#### EXERCISE REQUIREMENTS:
Gather all lines with "pour" from the records.

------ INPUT RECORDS

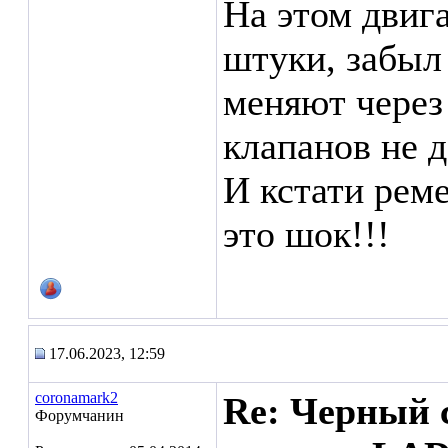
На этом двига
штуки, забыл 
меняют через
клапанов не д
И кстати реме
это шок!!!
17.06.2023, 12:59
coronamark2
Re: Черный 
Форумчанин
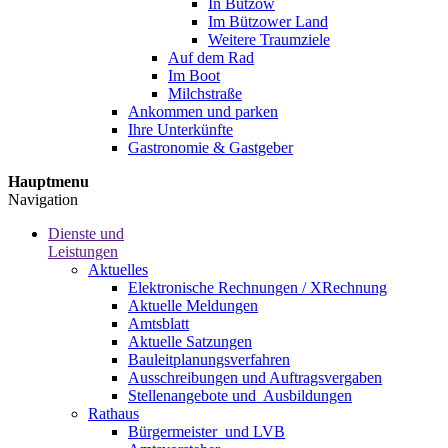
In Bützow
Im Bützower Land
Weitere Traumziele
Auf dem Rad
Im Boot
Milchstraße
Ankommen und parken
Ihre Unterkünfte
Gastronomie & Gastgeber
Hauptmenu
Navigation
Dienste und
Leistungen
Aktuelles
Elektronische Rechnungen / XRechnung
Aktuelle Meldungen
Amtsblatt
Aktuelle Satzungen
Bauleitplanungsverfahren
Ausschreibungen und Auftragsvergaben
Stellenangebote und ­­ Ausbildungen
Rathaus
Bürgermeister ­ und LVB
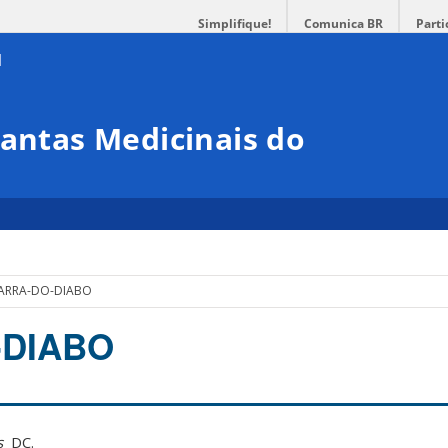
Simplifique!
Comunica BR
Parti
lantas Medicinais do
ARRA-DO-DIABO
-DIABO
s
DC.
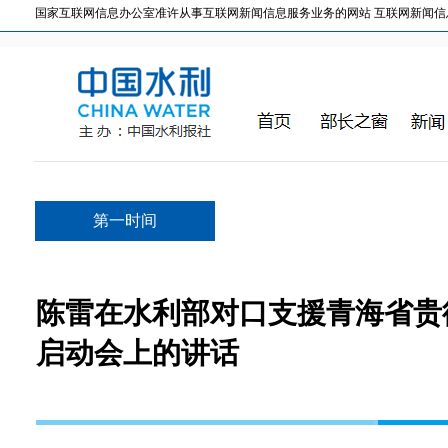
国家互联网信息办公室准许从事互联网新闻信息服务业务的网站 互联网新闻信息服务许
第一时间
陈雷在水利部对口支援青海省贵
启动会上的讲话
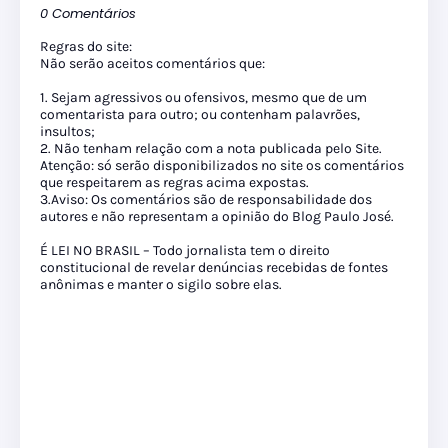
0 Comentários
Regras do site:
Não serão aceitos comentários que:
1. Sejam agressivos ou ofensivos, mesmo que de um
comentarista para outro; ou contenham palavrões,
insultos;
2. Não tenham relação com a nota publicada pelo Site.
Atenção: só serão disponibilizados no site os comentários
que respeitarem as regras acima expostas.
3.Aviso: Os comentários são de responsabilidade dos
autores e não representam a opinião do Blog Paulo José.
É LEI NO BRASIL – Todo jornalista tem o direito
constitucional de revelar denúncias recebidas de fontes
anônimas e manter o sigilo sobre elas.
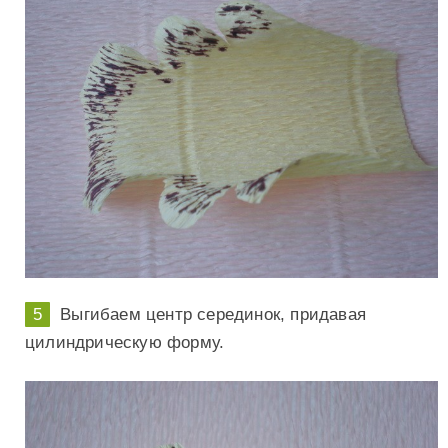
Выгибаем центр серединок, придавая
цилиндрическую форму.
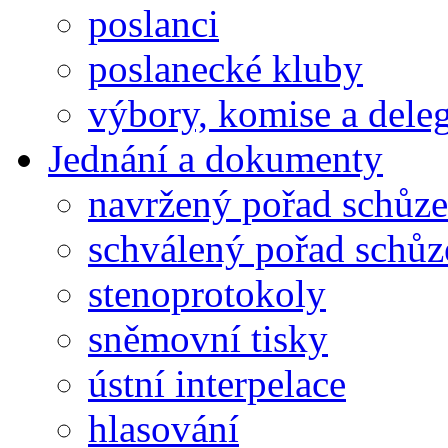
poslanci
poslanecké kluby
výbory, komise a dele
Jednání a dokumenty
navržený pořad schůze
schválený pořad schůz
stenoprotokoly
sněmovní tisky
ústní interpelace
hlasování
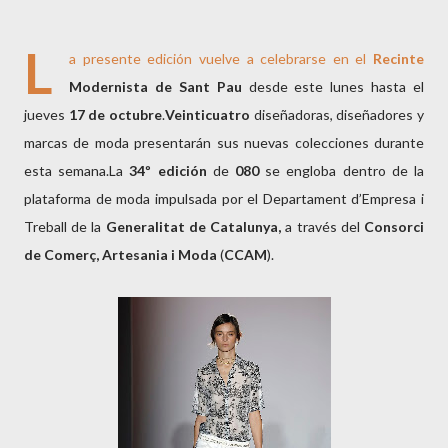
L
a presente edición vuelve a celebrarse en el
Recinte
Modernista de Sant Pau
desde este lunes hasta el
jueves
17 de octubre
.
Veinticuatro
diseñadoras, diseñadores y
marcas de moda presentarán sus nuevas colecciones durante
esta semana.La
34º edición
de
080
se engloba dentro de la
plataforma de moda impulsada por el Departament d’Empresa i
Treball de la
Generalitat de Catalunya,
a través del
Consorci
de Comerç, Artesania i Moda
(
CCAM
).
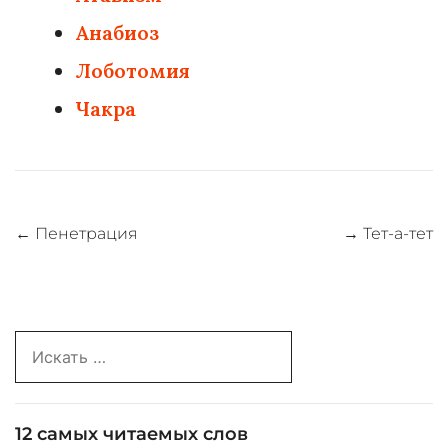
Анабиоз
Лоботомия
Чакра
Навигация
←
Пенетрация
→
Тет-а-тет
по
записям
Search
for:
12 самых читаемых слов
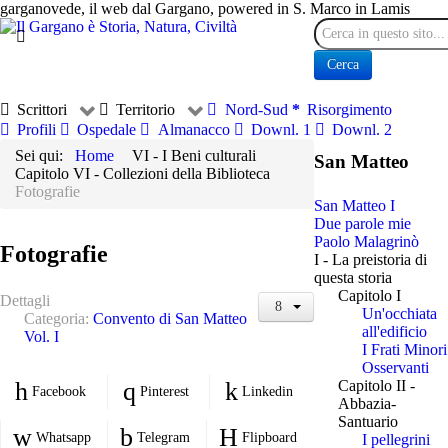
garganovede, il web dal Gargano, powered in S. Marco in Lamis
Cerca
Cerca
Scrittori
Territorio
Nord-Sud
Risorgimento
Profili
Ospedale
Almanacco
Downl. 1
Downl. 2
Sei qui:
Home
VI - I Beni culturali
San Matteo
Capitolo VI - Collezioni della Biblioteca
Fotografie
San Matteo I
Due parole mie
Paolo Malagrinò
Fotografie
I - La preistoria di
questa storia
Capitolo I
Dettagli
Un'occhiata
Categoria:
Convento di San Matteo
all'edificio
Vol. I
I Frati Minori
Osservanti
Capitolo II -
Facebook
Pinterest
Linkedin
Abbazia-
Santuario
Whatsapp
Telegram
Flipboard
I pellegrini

------------
------ INPUT RECORDS

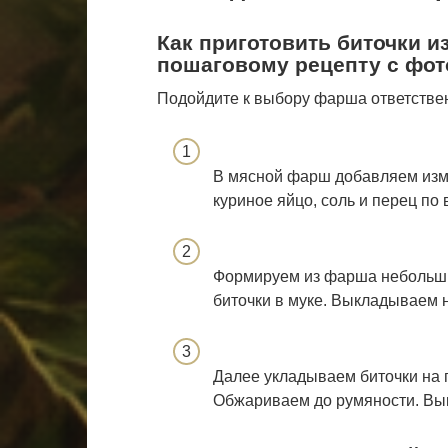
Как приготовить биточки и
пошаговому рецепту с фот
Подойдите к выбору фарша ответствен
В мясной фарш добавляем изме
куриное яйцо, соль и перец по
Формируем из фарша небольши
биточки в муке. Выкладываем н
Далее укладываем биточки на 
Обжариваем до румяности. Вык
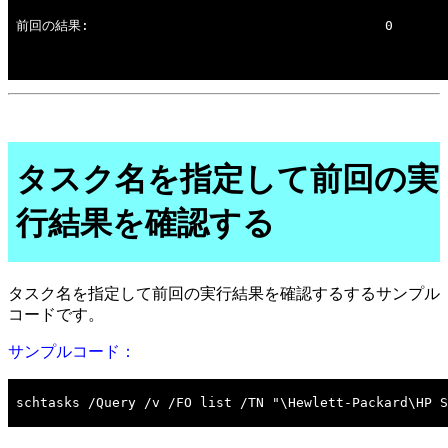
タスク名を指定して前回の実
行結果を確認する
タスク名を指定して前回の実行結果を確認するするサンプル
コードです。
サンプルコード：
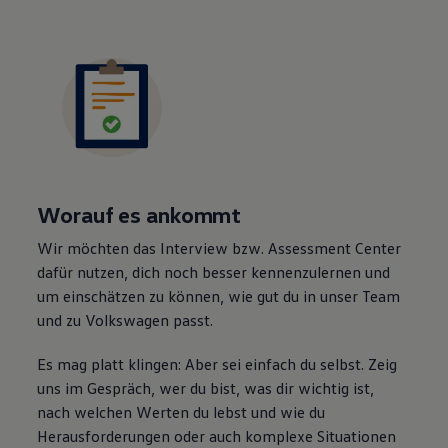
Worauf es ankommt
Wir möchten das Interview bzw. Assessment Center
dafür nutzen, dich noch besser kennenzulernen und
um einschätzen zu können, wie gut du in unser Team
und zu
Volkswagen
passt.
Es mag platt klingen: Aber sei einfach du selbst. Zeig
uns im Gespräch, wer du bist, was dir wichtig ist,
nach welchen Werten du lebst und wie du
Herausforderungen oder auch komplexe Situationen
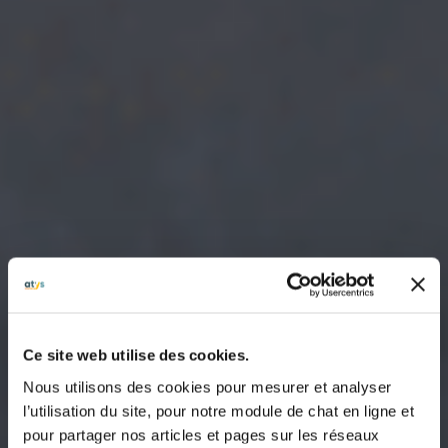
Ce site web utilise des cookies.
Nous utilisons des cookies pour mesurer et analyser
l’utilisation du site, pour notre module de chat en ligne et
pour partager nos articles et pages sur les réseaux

------------

#### ANSWER SPACE:
Nous utilisons des cookies pour mesurer et analyser
l’utilisation du site, pour notre module de chat en ligne et
pour partager nos articles et pages sur les réseaux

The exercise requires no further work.